Building envelope

Building Envelope

We kick out our series on Energy Conservation with a topic about building envelopes. By building envelope we mean those building components that enclose the conditioned space from outside thermal influences. The indoor temperature decrease is called "heat loss" when we are trying to maintain an indoor temperature that's higher than the outdoor temperature. Conversely, if what we want is a cooler indoor temperature then the temperature increase within the building envelope is called "heat gain". Among the most important functions of building envelopes are support, moisture & temperature control, and finish. Support is what makes a building stable, moisture & temperature control is what we are most interested in, in terms of energy efficiency. Finish is concerned with the aesthetics of the envelope. Before an attempt of making a living or working place energy efficient, an assessment of building envelope performance is required. That is, how efficient are the envelope materials in maintaining the temperature within the enclosed space? The heat loss through a building envelope is inversely proportional to the total thermal resistance of the materials comprising the envelope. Other factors that affect the heat loss are the area of each of the envelope components and whether those components are homogeneous or not.
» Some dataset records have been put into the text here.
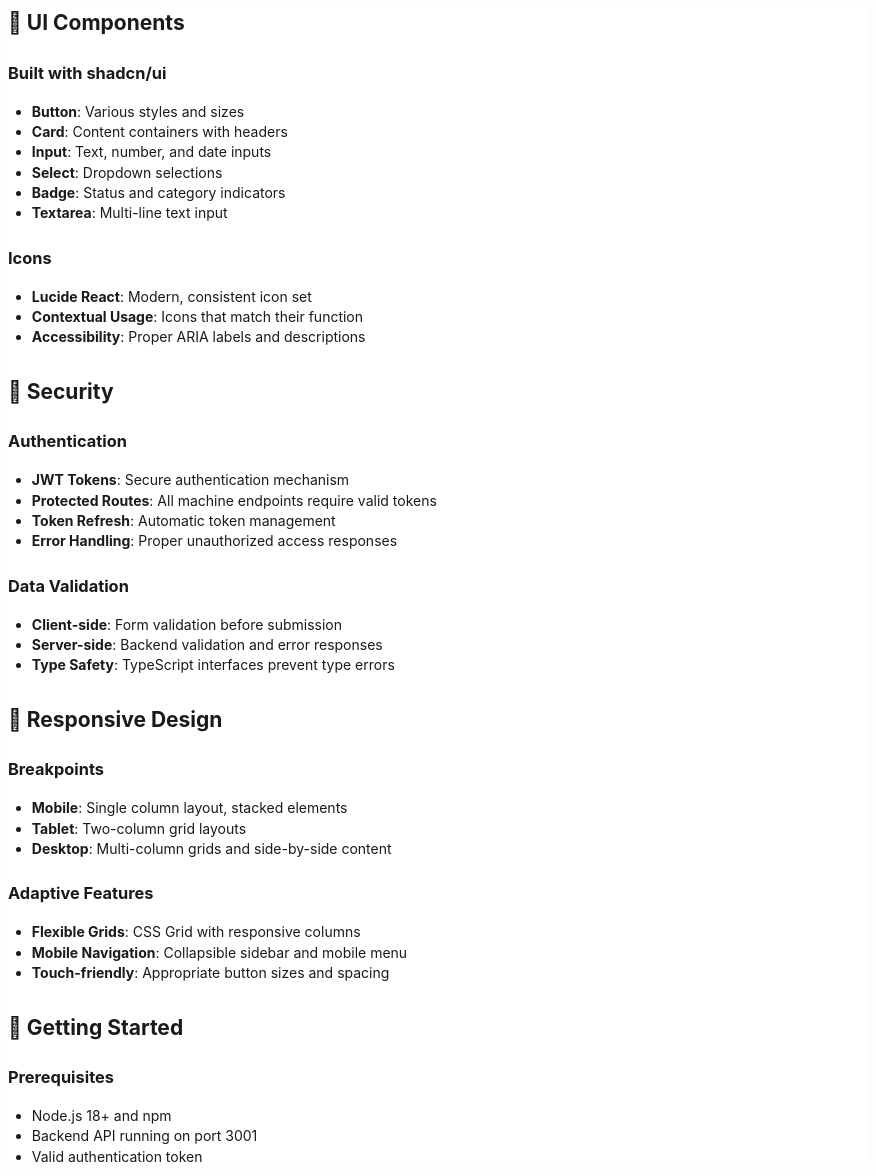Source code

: ## 🎨 UI Components

### **Built with shadcn/ui**
- **Button**: Various styles and sizes
- **Card**: Content containers with headers
- **Input**: Text, number, and date inputs
- **Select**: Dropdown selections
- **Badge**: Status and category indicators
- **Textarea**: Multi-line text input

### **Icons**
- **Lucide React**: Modern, consistent icon set
- **Contextual Usage**: Icons that match their function
- **Accessibility**: Proper ARIA labels and descriptions

## 🔐 Security

### **Authentication**
- **JWT Tokens**: Secure authentication mechanism
- **Protected Routes**: All machine endpoints require valid tokens
- **Token Refresh**: Automatic token management
- **Error Handling**: Proper unauthorized access responses

### **Data Validation**
- **Client-side**: Form validation before submission
- **Server-side**: Backend validation and error responses
- **Type Safety**: TypeScript interfaces prevent type errors

## 📱 Responsive Design

### **Breakpoints**
- **Mobile**: Single column layout, stacked elements
- **Tablet**: Two-column grid layouts
- **Desktop**: Multi-column grids and side-by-side content

### **Adaptive Features**
- **Flexible Grids**: CSS Grid with responsive columns
- **Mobile Navigation**: Collapsible sidebar and mobile menu
- **Touch-friendly**: Appropriate button sizes and spacing

## 🚀 Getting Started

### **Prerequisites**
- Node.js 18+ and npm
- Backend API running on port 3001
- Valid authentication token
If a building wall is not homogeneous, say it's made of bricks but contains a metal stud then the wall's thermal resistance will drop drastically because metals have high conductivity. To reveal temperature anomalies on the interior and exterior surfaces of a structure an inspection using an infrared camera can be performed. The process is called thermography and it can also be used in identifying moisture issues from water ingress or interstitial condensation.

Let's Talk About R-value

R-value is a measure of insulation of the building envelope components. R is the initial letter of Resistance - the higher the R-value the better a material is at preventing heat flow. R-value is inversely proportional to U-value which is related to thermal conductivity. Different insulators have their R-values measured for the unit of length per thickness. Though an effective metric, R-value alone will not give you a whole picture of how well an insulation will work because it only accounts for conduction while the heat transfer also occurs through convection and radiation. R-value appears in a component's heat flow calculation formula:

q = 1/R*A(T0 - T1)

where q is the components heat flow measured in Btu/hr, R is the R-value, A is the component's area in ft2 and (T0 - T1) is the outdoor and indoor air temperature difference in F.